The advice process on pensions must be made quicker and smoother, a consulation document from HM Treasury has said.

The 26-page paper, Pension Transfers and Early Exit Charges, acknowledged there were concerns about the requirement for advice, placed on DB pots with a value of £30,000 or more, especially if an adviser recommends against a transfer but the client insists on proceeding.

It said: “The government appreciates that industry and consumers may still be unclear on specific circumstances when independent financial advice is required and wants to understand whether the process for ensuring individuals understand the need for and importance of independent financial advice is operating as intended.”

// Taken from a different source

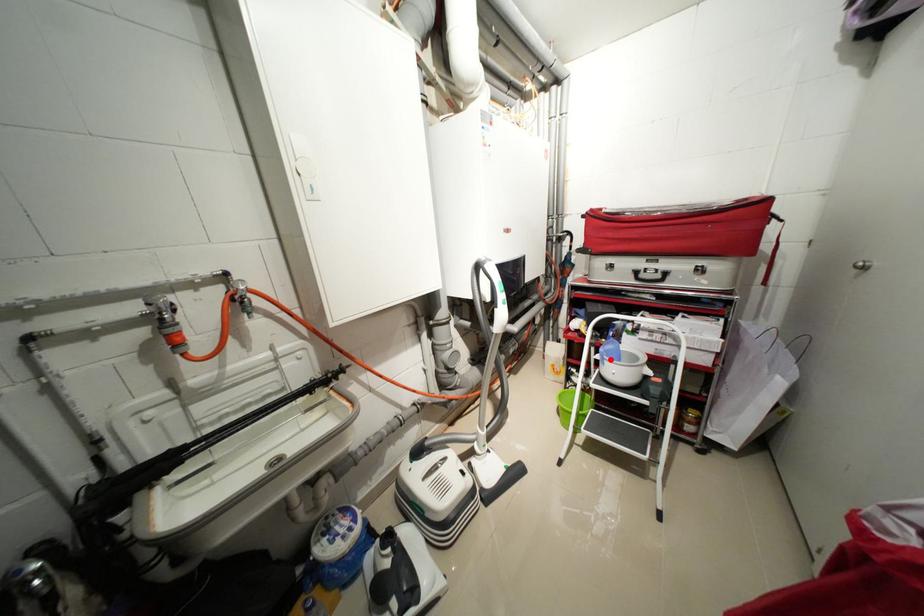
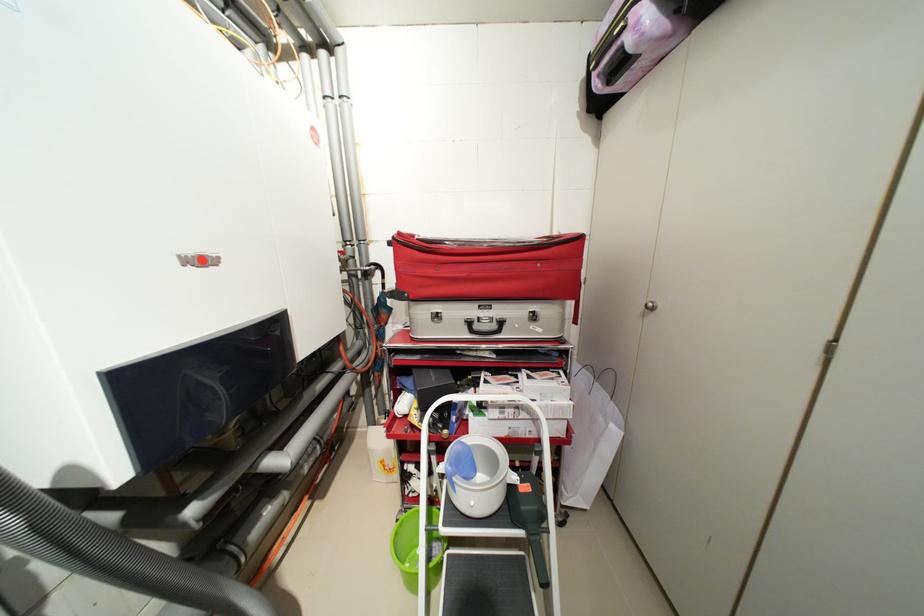
Find the pixel in the second image that matches the highlighted location in the first image.

(459, 485)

The consultation seeks to assess the impact of the legal requirement to receive independent advice on the process for transferring safeguarded benefits.

The government also wants to know how the process for seeking advice in relation to safeguarded benefits could be made quicker, smoother, and clearer for individuals, firms and advisers.

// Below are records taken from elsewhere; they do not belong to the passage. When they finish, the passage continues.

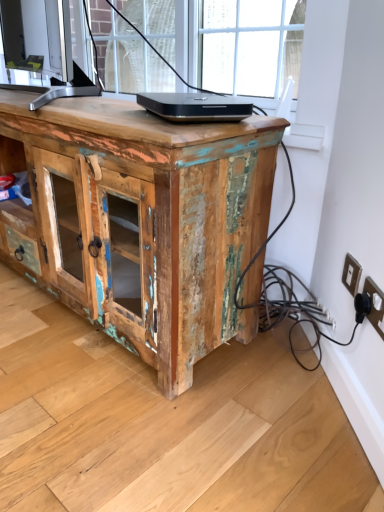
Image resolution: width=384 pixels, height=512 pixels. I want to click on free space to the left of black glossy laptop at center, so click(x=97, y=110).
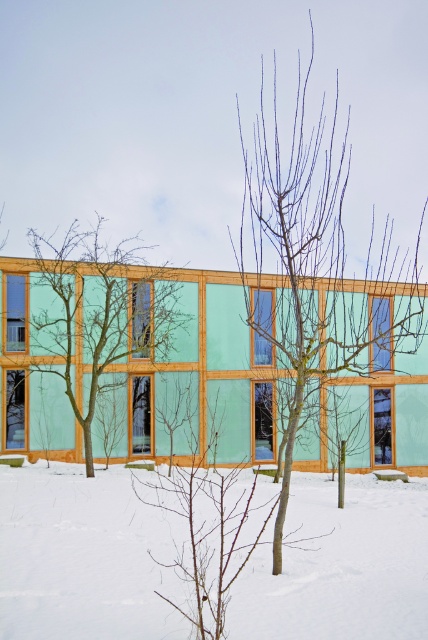
Question: Which object is farther from the camera taking this photo?

Choices:
 (A) white powdery snow at center
 (B) bare branches at center
 (C) green matte tree at left

Answer: (C)

Question: Which point is closer to the camera?

Choices:
 (A) tap(293, 349)
 (B) tap(29, 349)
 (C) tap(39, 547)

Answer: (C)

Question: Can you confirm if white powdery snow at center is bigger than green matte tree at left?

Choices:
 (A) no
 (B) yes

Answer: (A)

Question: In this image, where is white powdery snow at center located relative to green matte tree at left?

Choices:
 (A) below
 (B) above

Answer: (A)

Question: In this image, where is white powdery snow at center located relative to bare branches at center?

Choices:
 (A) left
 (B) right

Answer: (A)

Question: Which point is farther to the camera?

Choices:
 (A) bare branches at center
 (B) white powdery snow at center
 (C) green matte tree at left

Answer: (C)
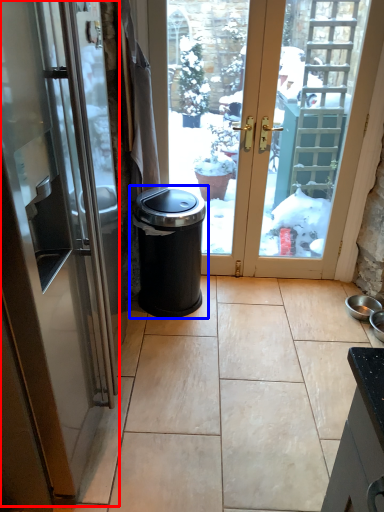
Question: Which object is closer to the camera taking this photo, door (highlighted by a red box) or waste container (highlighted by a blue box)?

Choices:
 (A) door
 (B) waste container

Answer: (A)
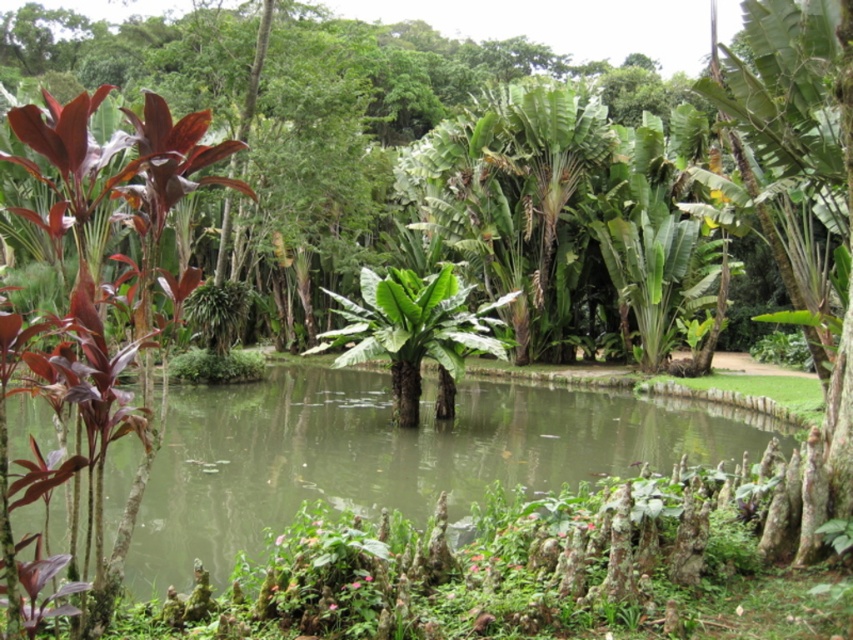
Does point (228, 518) come farther from viewer compared to point (160, 109)?

Yes, it is behind point (160, 109).

Who is more forward, (364, 440) or (27, 118)?

Point (27, 118) is more forward.

The width and height of the screenshot is (853, 640). In order to click on green murky water at center in this screenshot , I will do (x=393, y=454).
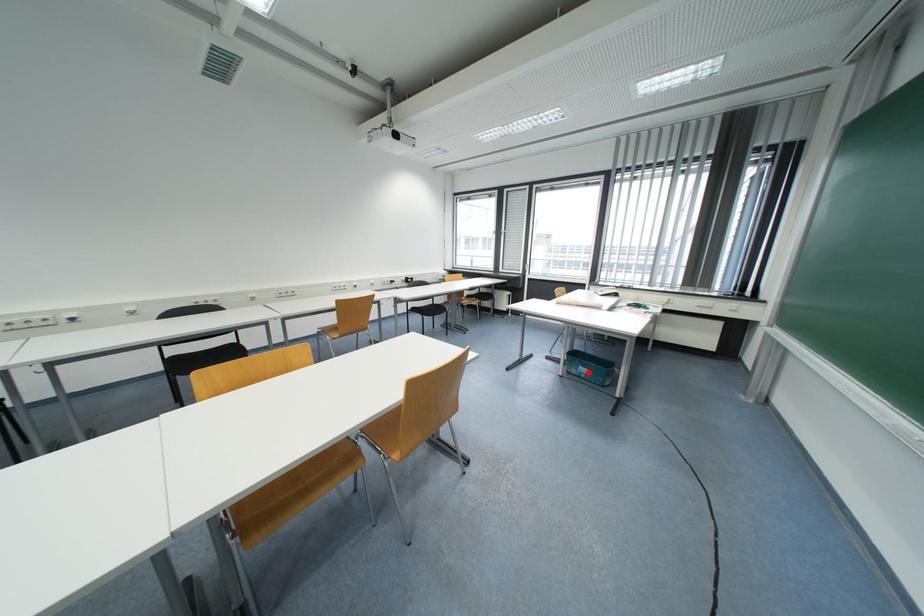
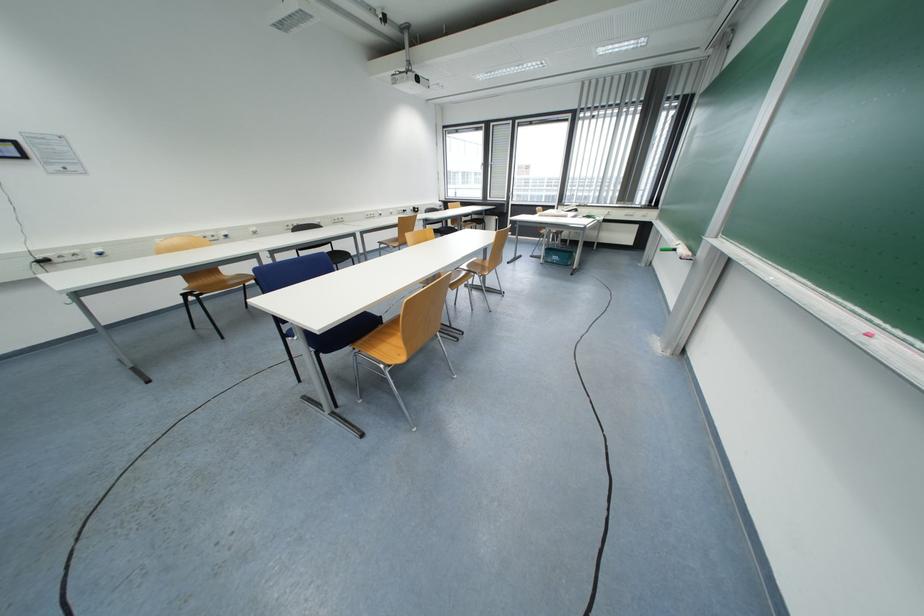
Question: I am providing you with two images of the same scene from different viewpoints. Given a red point in image1, look at the same physical point in image2. Is it:

Choices:
 (A) Closer to the viewpoint
 (B) Farther from the viewpoint

Answer: (A)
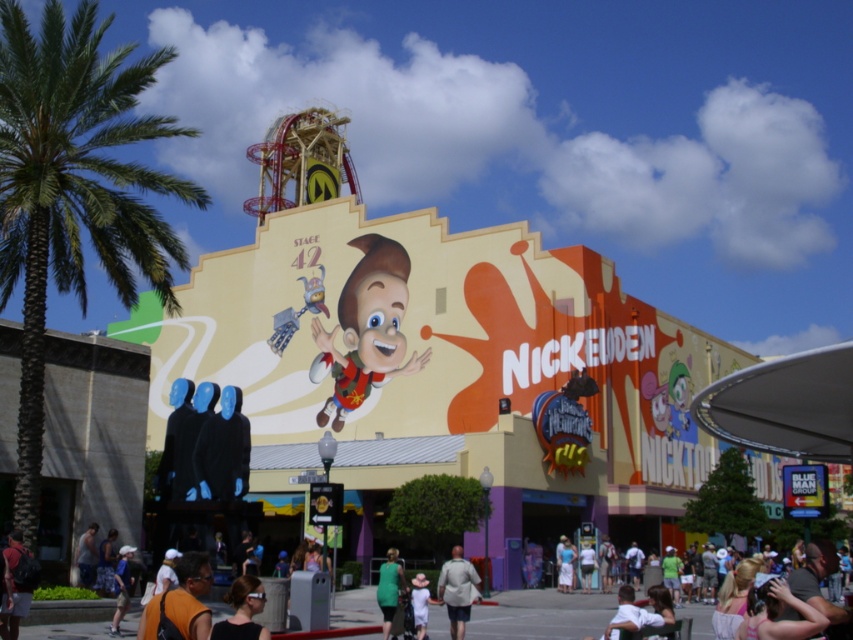
Question: Does dark blue jeans at lower left have a greater width compared to white fabric shirt at lower center?

Choices:
 (A) yes
 (B) no

Answer: (B)

Question: Is green leafy palm tree at left positioned behind dark blue jeans at lower left?

Choices:
 (A) yes
 (B) no

Answer: (B)

Question: Can you confirm if black matte jacket at center is smaller than white fabric shirt at lower center?

Choices:
 (A) no
 (B) yes

Answer: (B)

Question: Which object is the farthest from the light beige jacket at center?

Choices:
 (A) green matte dress at lower center
 (B) light brown hair at center
 (C) white cotton dress at center
 (D) green leafy palm tree at left

Answer: (D)

Question: Which of the following is the farthest from the observer?

Choices:
 (A) green matte dress at lower center
 (B) white fabric shirt at lower center

Answer: (B)

Question: Which point appears farthest from the camera in this image?

Choices:
 (A) (413, 579)
 (B) (206, 493)
 (C) (383, 252)
 (D) (16, 609)

Answer: (C)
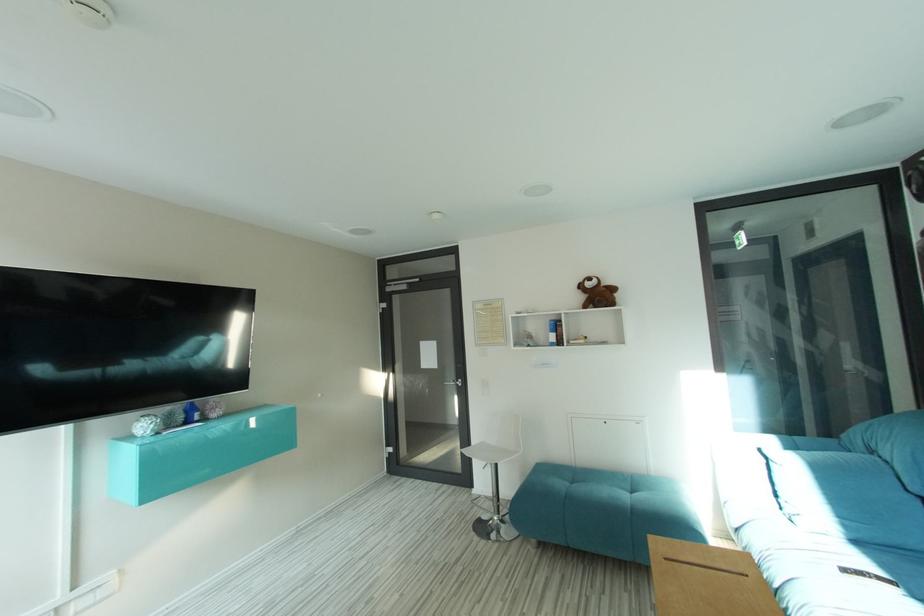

It is also looking into how widespread it is for providers to insist on advice before accessing a particular product, and whether pension exit fees should be capped or limited in some other way.

Richard Rowney, managing director of LV Life and Pensions, said: “The cost of advice can damage the value of smaller pension pots and it is not always cost-effective for advisers to offer these savers advice.”

The consultation runs until 21 October.

Adviser view

Keith Richards, chief executive of the PFS, said: “No one wants to see consumers stranded or to restrict the level of freedom intended, but this is currently an unintended consequence [of the requirement for financial advice] which needs to be addressed.”